# resin casting



## skystriker (Mar 26, 2008)

HI I was wondering if anyone has done any resion casting to make lost/broken parts?


The resion is I have an 1/24 mustang kit that missing half of an wheel hub.

really don't want to spend $30 for an resin kit for one little part,and I havn't never tired using an resin casting kits.

To but it short I am looking for some one, who would be willing to help me if I was to send the part I need recast of.


Please any one.

Thank you


----------



## Roguepink (Sep 18, 2003)

$30 is about fair for asking someone else to do it. Casting, done right, takes a couple of days just to make the molds. Have you looked for pre-made replacements? If this is an airplane, you may have luck finding new hubs through someone like Squadron (www.squadron.com).


----------



## skystriker (Mar 26, 2008)

well I went an bit  the bullet and bought an resin casing kit from my local hobby store, didn't like the rubber molding part the kit (1pt to 10pt ratio mix).

So I went on ebay found an 1 to 1 ratio RTV Urethane Molding Rubber Kit and useing some my old lego along with some clay that I had laying around.

After spraying the half the casting box that held the clay/hub with some cooking spray,and attach the other half the casting I pour about 4oz of the urethane mix. It took about 2hr for the mix to harding up. After I demolded the hub and resprayed the mold I mix up about 1oz of resin and poured.
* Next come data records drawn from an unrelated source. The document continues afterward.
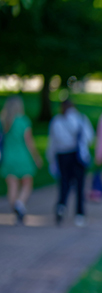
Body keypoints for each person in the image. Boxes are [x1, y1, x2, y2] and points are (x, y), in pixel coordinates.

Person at [47, 98, 94, 226]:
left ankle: (61, 205)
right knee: (79, 185)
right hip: (77, 155)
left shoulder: (56, 121)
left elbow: (52, 143)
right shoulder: (80, 119)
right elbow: (89, 137)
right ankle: (79, 214)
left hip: (62, 155)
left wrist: (51, 160)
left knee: (64, 182)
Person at [0, 95, 42, 224]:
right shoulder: (23, 121)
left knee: (12, 186)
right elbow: (29, 141)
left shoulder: (4, 121)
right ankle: (20, 203)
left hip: (8, 157)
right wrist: (36, 156)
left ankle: (16, 209)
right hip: (22, 156)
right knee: (27, 183)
The part came out OK if I think so for my frist time casting resin. Now I ready to try something big


----------



## Roguepink (Sep 18, 2003)

Good!

The advantage of the 10:1 RTV silicon is that you will get more detail and more time for air bubbles to rise out.
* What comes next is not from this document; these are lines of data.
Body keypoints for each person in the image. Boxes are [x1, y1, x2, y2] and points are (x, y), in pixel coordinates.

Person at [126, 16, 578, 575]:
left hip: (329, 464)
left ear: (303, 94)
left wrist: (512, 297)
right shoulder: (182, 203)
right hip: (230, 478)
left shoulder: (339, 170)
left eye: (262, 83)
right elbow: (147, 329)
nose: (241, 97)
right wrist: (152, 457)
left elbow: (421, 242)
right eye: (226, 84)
Good luck, have fun, ask questions when you need to.


----------



## Daikaiju1 (Apr 26, 2005)

yes, thats true. Recently I made a mold of a Dalek base with all the domes on it, etc. The mold material was setting as I poured it (1-1) and trapped many bubbles. It gelled in about 3 minutes. Great for fast turnover of simple parts but causes problems for more complex ones.


----------